I was watching a house slave smile and wave at me from the house. Shouting about injustice from the rooftop, whip in hand still fresh with blood. The field is too unbearable an environment for me to focus on anything but the rhythm of the blood drops dripping at the hand of privilege. 

I also couldn't help but laugh at the panic on the face of the masters who had reluctantly let her in. It was ever so reminiscent of all the empty Equity, Diversity and Inclusivity initiatives promised to us, but never delivered by institutions and conglomerates all over the world. And the resulting dissatisfaction of all the slaves in the system, whether they lived inside or outside the house. 

This is because the equity aspect of EDI is the one that requires an intersectional, decolonial and anti-racist lens. It is the aspect that looks at the macroscale and systemic issues. This needed anti-oppressive consideration is why equity is often forgotten or replaced with a false notion of equality, which undermines divergence and co-existing oppressions, otherwise known as intersectionality. Equity was the aspect that forced Markle to reappropriate her blackness. 

Diversity is only the tokenism aspect of collaboration. It does not require inclusiveness, but merely the theoretical principle of not being exclusionary. Diversity is what allowed Markle into the palace. 

Inclusivity is about intention. “We can’t find people of colour but we would hire them if we could find them,” is a familiar rhetoric that exemplifies intention when it comes to things like  an equitable hiring policy, for instance. It is where you get points for participation despite how little work you have put into your performance. Inclusivity is what allowed Markle to gain visibility. 

But equity is the only place where Markle could have hoped to find true job satisfaction. 

Equity is the part that requires you to ask your employees of colour if they are happy. It requires you to scrutinize the distribution of resources and to face biases of its allocation. It is taking a long, hard look at our systems and reforming them in every way that is not conducive to the better. Few people want to do that.
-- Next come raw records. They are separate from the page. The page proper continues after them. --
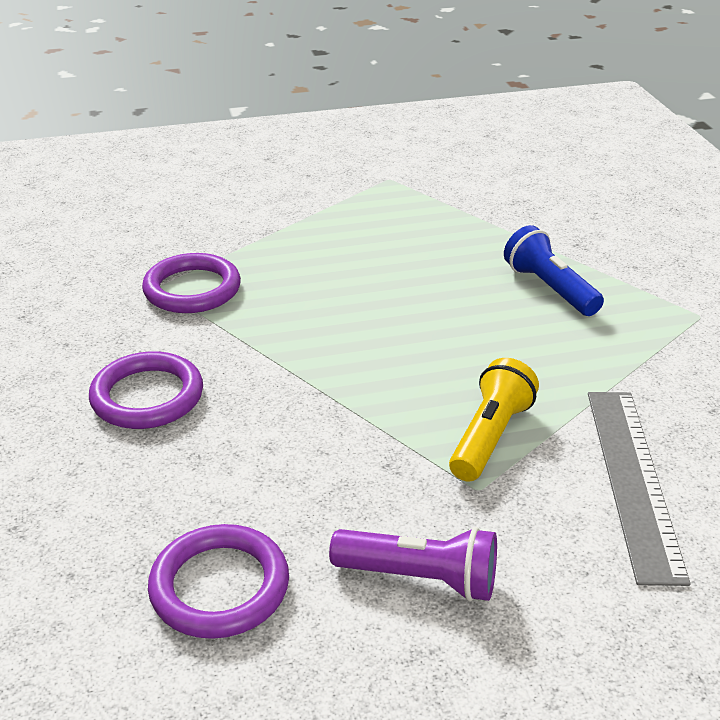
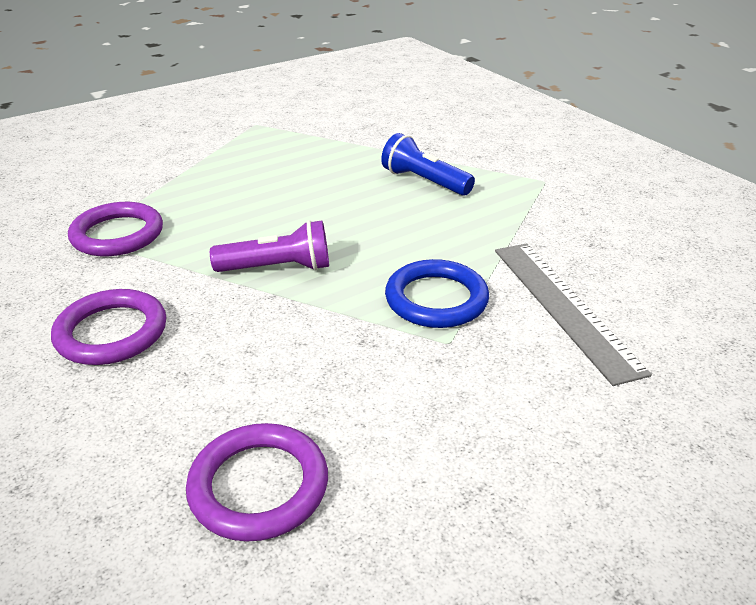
camera: 20 degrees left, 0 degrees up
purple flashlight [329,527,497,601] -> purple flashlight moved to [210,220,329,272]
yellow flashlight [449,358,539,482] -> blue ring [385,259,489,328]

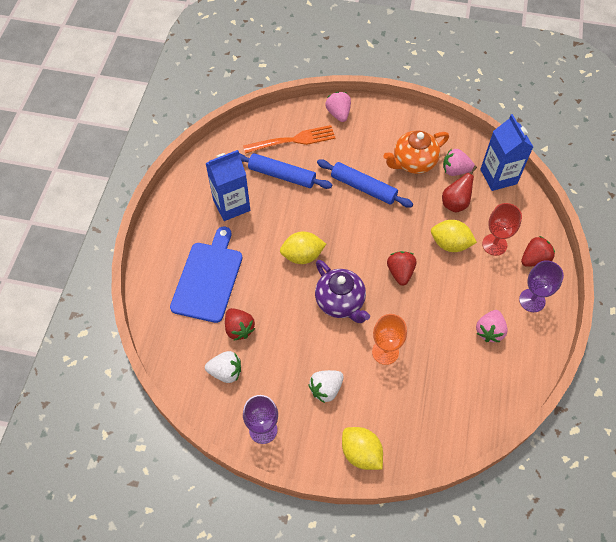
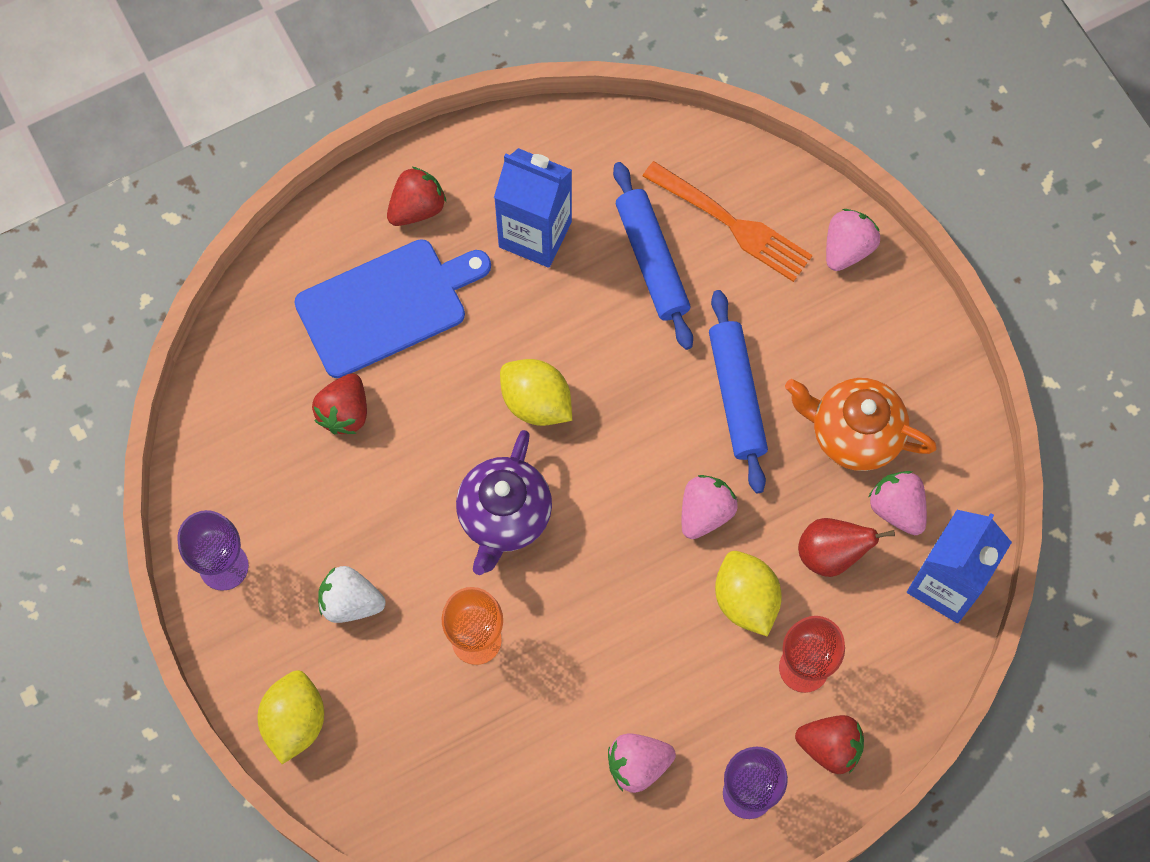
camera: 50 degrees right, 10 degrees up
white strawberry [205,351,241,383] -> none
red strawberry [387,251,416,286] -> red strawberry moved to [387,167,446,226]
none -> pink strawberry [682,475,738,539]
Few people are willing to be told of the racism they must address, especially not the royal family.

Like a persistent cough that goes on too long and that we've attributed to allergies for the four  changing seasons, the idea of getting the diagnosis of racism and facing it head on seems more terrifying than merely denying its existence. And just like colourism, EDI is a form of internal affliction that re-heirarchizes society on the false premise of inherent, rather than constructed, differences. EDI is addressing symptoms rather than the root cause of oppression. 

EDI is stuck in the liminal space between what it is and what it could become. And so is Meghan Markle.

Markle’s targeted demographic seemingly shares in her novel subjugation to racial violence. She has become the proverbial diversity hire—the honorary house slave. Suddenly, injustice is no longer a sad theoretical concept Markle could send thoughts and prayers to, but a reality to be experienced first hand on the daily. I am sorry for anyone that goes through it, royal title or not. But to allocate Markle as much care as I do for those, like me, who spent their lives on the fields is simply too much to ask. My compassion is otherwise occupied. 

Fundamentally, the rich have no incentive to resolve problems they profit or benefit from, and plenty of incentive to not do so. 

Nevertheless, Markle's case raises important questions. Can EDI ever truly work in a context where colourism and other colonial mindsets remain dominant? Can someone who married into and benefits from the reiteration and celebration of colonialism adequately value the importance of its abolishment? Are their voices the ones to center when speaking about the Black experience and its many injustices? 

Is healing the system truly possible from inside its house?